──────── TEXTO EXTRAÍDO

A China tem hoje não só os recursos, como a expertise para desenvolver projetos de infraestrutura em todo o mundo. Depois de décadas investindo pesadamente em seu próprio território, as empresas chinesas na área de construção, hoje as maiores do mundo, estão em busca de oportunidades para construir rodovias, ferrovias, portos, aeroportos, metros e redes de transmissão de energia e telecomunicações pelo mundo afora, dada a maturação do mercado chinês.

────────────────
──────── MATERIAL DE ORIGEM

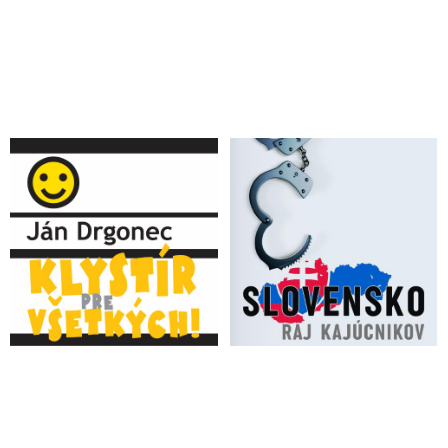
vzniku židovského štátu, ktorému sme za pomoci sionistov
dodávali zbrane aj napriek vtedajšiemu zákazu ich vývozu do
Palestíny
VIDEO: Podle ex-analytika CIA je palestinské hnutí Hamás
vybaveno americkými zbraněmi a jestli začnou Palestinci ničit
izraelské tanky pomocí Javelinů, bude jasné, že jde o výzbroj z
Ukrajiny
Václav Klaus & pár slov k situácii v Izraeli a okolo Izraelu z
historického kontextu: „Palestinci před 2. světovou válkou žili
na území, o kterém svět, mezinárodní komunita, OSN a mocní
tehdejšího světa rozhodli, že na něm bude vytvořen nový Stát
Izrael“
VIDEO: Americký rabín o rozdiele medzi judaizmom, ktorý
slúži Bohu a sionizmom, ktorý je sebecké politické hnutie
okupujúce iný národ
Putin o palestínsko-izraelskom konflikte: Palestínske územia sú
okupované Izraelom, riešením je vytvorenie suverénneho
palestínskeho štátu. Eskalácia je dôsledkom zlyhania politiky
USA
Cenzori z EÚ dali Muskovi 24-hodinové ultimátum, aby na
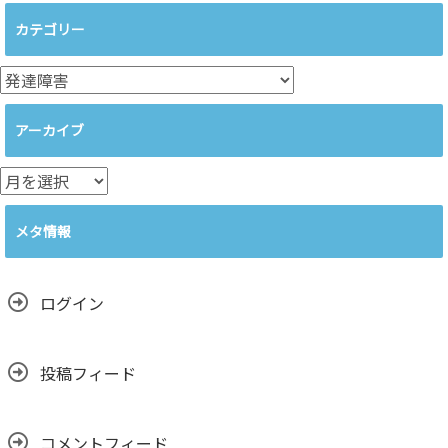
カテゴリー
カ
テ
ゴ
アーカイブ
リ
ー
ア
ー
カ
メタ情報
イ
ブ
ログイン
投稿フィード
コメントフィード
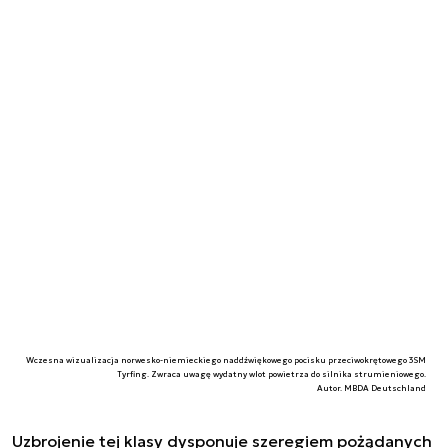
Wczesna wizualizacja norwesko-niemieckiego naddźwiękowego pocisku przeciwokrętowego 3SM
Tyrfing. Zwraca uwagę wydatny wlot powietrza do silnika strumieniowego.
Autor. MBDA Deutschland
Uzbrojenie tej klasy dysponuje szeregiem pożądanych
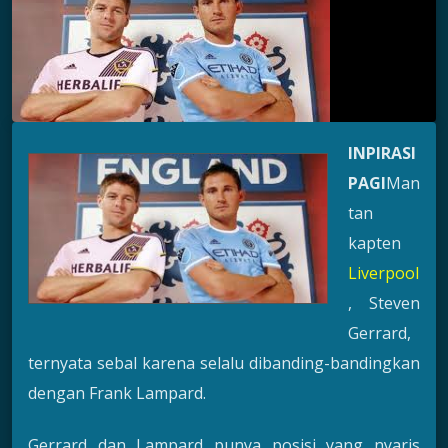
INPIRASI
PAGI
Man
tan
kapten
Liverpool
, Steven
Gerrard,
ternyata sebal karena selalu dibanding-bandingkan
dengan Frank Lampard.
Gerrard dan Lampard punya posisi yang nyaris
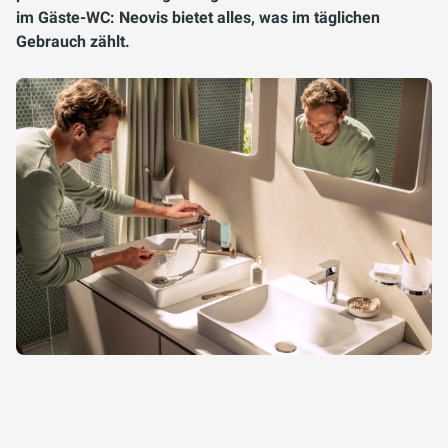
im Gäste-WC: Neovis bietet alles, was im täglichen
Gebrauch zählt.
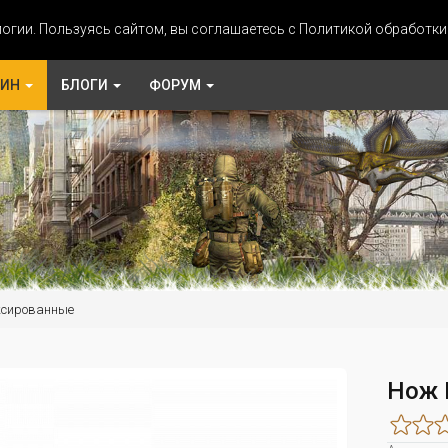
огии. Пользуясь сайтом, вы соглашаетесь с Политикой обработк
ЗИН
БЛОГИ
ФОРУМ
ксированные
Нож 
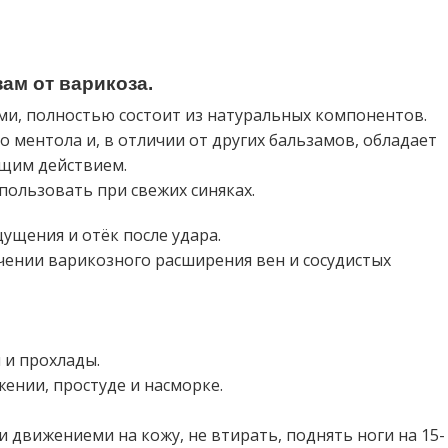
ам от варикоза.
ами, полностью состоит из натуральных компонентов.
 ментола и, в отличии от других бальзамов, обладает
щим действием.
пользовать при свежих синяках.
ущения и отёк после удара.
чении варикозного расширения вен и сосудистых
 и прохлады.
ении, простуде и насморке.
 движениеми на кожу, не втирать, поднять ноги на 15-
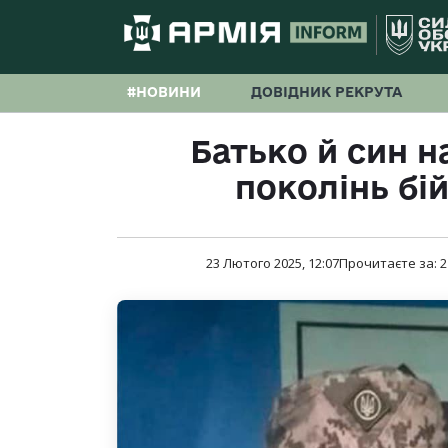
#НОВИНИ
ДОВІДНИК РЕКРУТА
Батько й син на
поколінь бі
23 Лютого 2025, 12:07
Прочитаєте за:
2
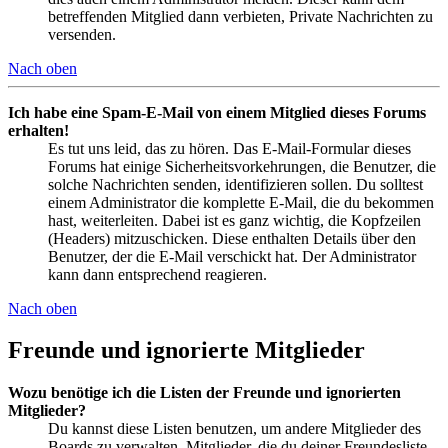
betreffenden Mitglied dann verbieten, Private Nachrichten zu
versenden.
Nach oben
Ich habe eine Spam-E-Mail von einem Mitglied dieses Forums
erhalten!
Es tut uns leid, das zu hören. Das E-Mail-Formular dieses
Forums hat einige Sicherheitsvorkehrungen, die Benutzer, die
solche Nachrichten senden, identifizieren sollen. Du solltest
einem Administrator die komplette E-Mail, die du bekommen
hast, weiterleiten. Dabei ist es ganz wichtig, die Kopfzeilen
(Headers) mitzuschicken. Diese enthalten Details über den
Benutzer, der die E-Mail verschickt hat. Der Administrator
kann dann entsprechend reagieren.
Nach oben
Freunde und ignorierte Mitglieder
Wozu benötige ich die Listen der Freunde und ignorierten
Mitglieder?
Du kannst diese Listen benutzen, um andere Mitglieder des
Boards zu verwalten. Mitglieder, die du deiner Freundesliste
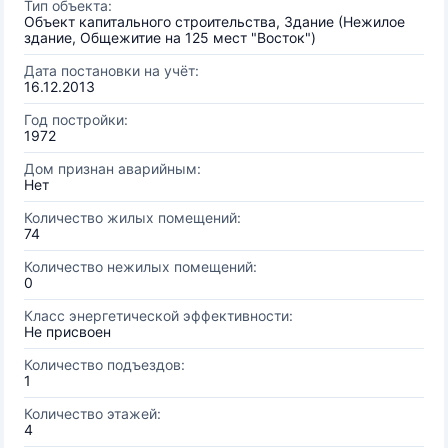
Тип объекта:
Объект капитального строительства, Здание (Нежилое
здание, Общежитие на 125 мест "Восток")
Дата постановки на учёт:
16.12.2013
Год постройки:
1972
Дом признан аварийным:
Нет
Количество жилых помещений:
74
Количество нежилых помещений:
0
Класс энергетической эффективности:
Не присвоен
Количество подъездов:
1
Количество этажей:
4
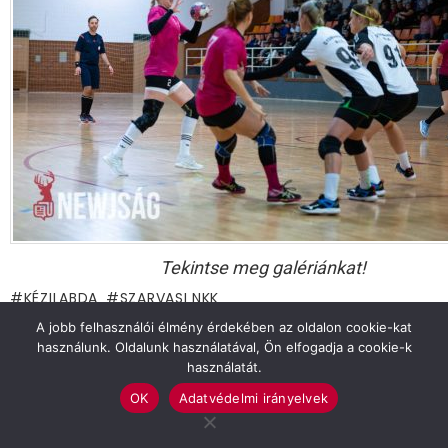
Tekintse meg galériánkat!
KÉZILABDA
SZARVASI NKK
A jobb felhasználói élmény érdekében az oldalon cookie-kat
Previous article
See
használunk. Oldalunk használatával, Ön elfogadja a cookie-k
more
Esthajnal ’21: Holnap csapon a Szent András
használatát.
Sörfőzde karácsonyi meglepetése
OK
Adatvédelmi irányelvek
Next article
Tudomány Napi rendezvénysorozat a Gál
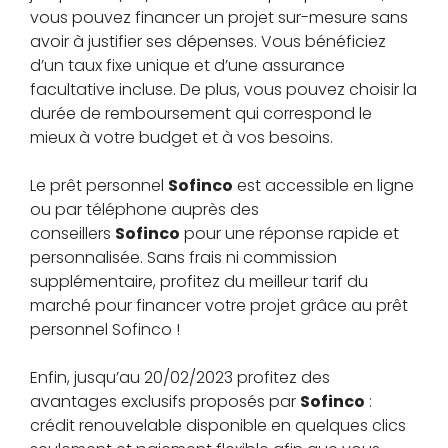
vous pouvez financer un projet sur-mesure sans
avoir à justifier ses dépenses. Vous bénéficiez
d’un taux fixe unique et d’une assurance
facultative incluse. De plus, vous pouvez choisir la
durée de remboursement qui correspond le
mieux à votre budget et à vos besoins.
Le prêt personnel
Sofinco
est accessible en ligne
ou par téléphone auprès des
conseillers
Sofinco
pour une réponse rapide et
personnalisée. Sans frais ni commission
supplémentaire, profitez du meilleur tarif du
marché pour financer votre projet grâce au prêt
personnel Sofinco !
Enfin, jusqu’au 20/02/2023 profitez des
avantages exclusifs proposés par
Sofinco
:
crédit renouvelable disponible en quelques clics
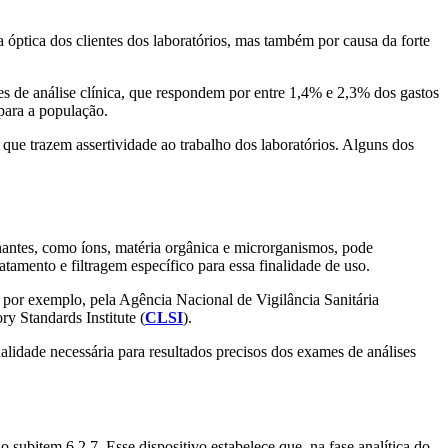
a óptica dos clientes dos laboratórios, mas também por causa da forte
 de análise clínica, que respondem por entre 1,4% e 2,3% dos gastos
para a população.
 que trazem assertividade ao trabalho dos laboratórios. Alguns dos
inantes, como íons, matéria orgânica e microrganismos, pode
atamento e filtragem específico para essa finalidade de uso.
s, por exemplo, pela Agência Nacional de Vigilância Sanitária
y Standards Institute (
CLSI
).
ualidade necessária para resultados precisos dos exames de análises
 subitem 6.2.7. Esse dispositivo estabelece que, na fase analítica do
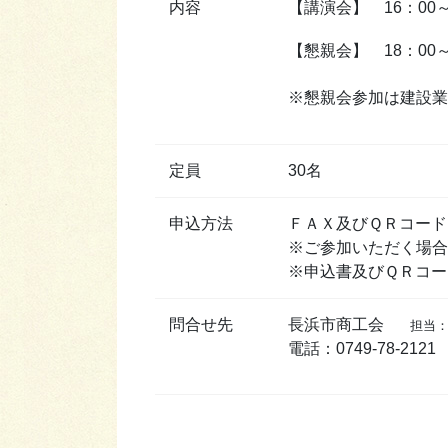
内容
【講演会】 16：00～
【懇親会】 18：00～
※懇親会参加は建設業
定員
30名
申込方法
ＦＡＸ及びＱＲコード
※ご参加いただく場
※申込書及びＱＲコ
問合せ先
長浜市商工会
担当：中
電話：0749-78-2121 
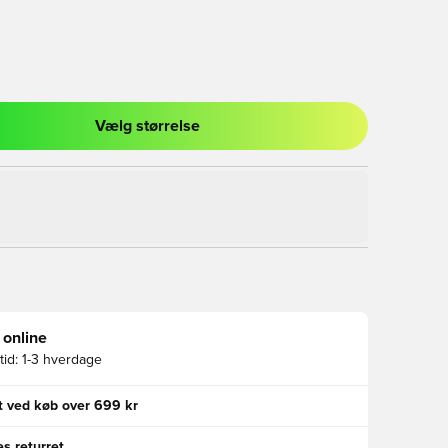
Vælg størrelse
l til at logge ind eller tilmelde dig som medlem
 online
id:
1-3 hverdage
gt ved køb over 699 kr
s returret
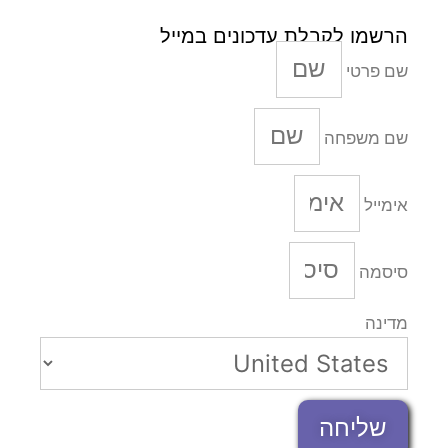
הרשמו לקבלת עדכונים במייל
שם פרטי
שם משפחה
אימייל
סיסמה
מדינה
שליחה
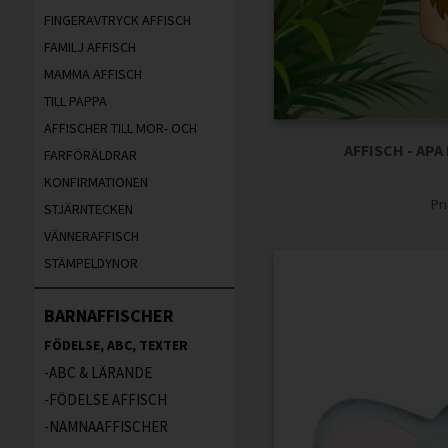
FINGERAVTRYCK AFFISCH
FAMILJ AFFISCH
MAMMA AFFISCH
TILL PAPPA
AFFISCHER TILL MOR- OCH
AFFISCH - APA
FARFÖRÄLDRAR
KONFIRMATIONEN
Pr
STJÄRNTECKEN
VÄNNERAFFISCH
STÄMPELDYNOR
BARNAFFISCHER
FÖDELSE, ABC, TEXTER
ABC & LÄRANDE
FÖDELSE AFFISCH
NAMNAAFFISCHER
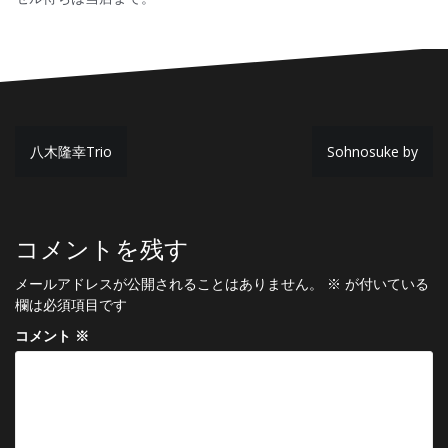
投
八木隆幸Trio
Sohnosuke by
稿
ナ
ビ
コメントを残す
ゲ
メールアドレスが公開されることはありません。
※
が付いている
ー
欄は必須項目です
シ
コメント
※
ョ
ン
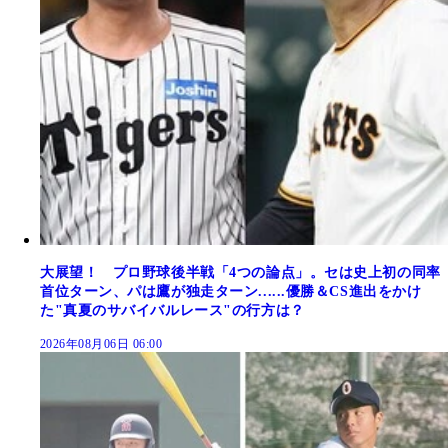
大展望！ プロ野球後半戦「4つの論点」。セは史上初の同率
首位ターン、パは鷹が独走ターン......優勝＆CS進出をかけ
た"真夏のサバイバルレース"の行方は？
2026年08月06日 06:00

────────────────

ENUNCIADO:
Responda com base no texto extraído sobre a infraestrutura chinesa:
(a) Além dos recursos, o que a China tem hoje para desenvolver projetos de infraestrutura em todo o mundo?
(b) Como o texto classifica as empresas chinesas na área de construção?
(c) Segundo o texto, o que leva essas empresas a buscar oportunidades pelo mundo afora?
Os registros não têm relação com o texto extraído.

RESPOSTA ESPERADA:
(a) A expertise.
(b) Como as maiores do mundo.
(c) A maturação do mercado chinês.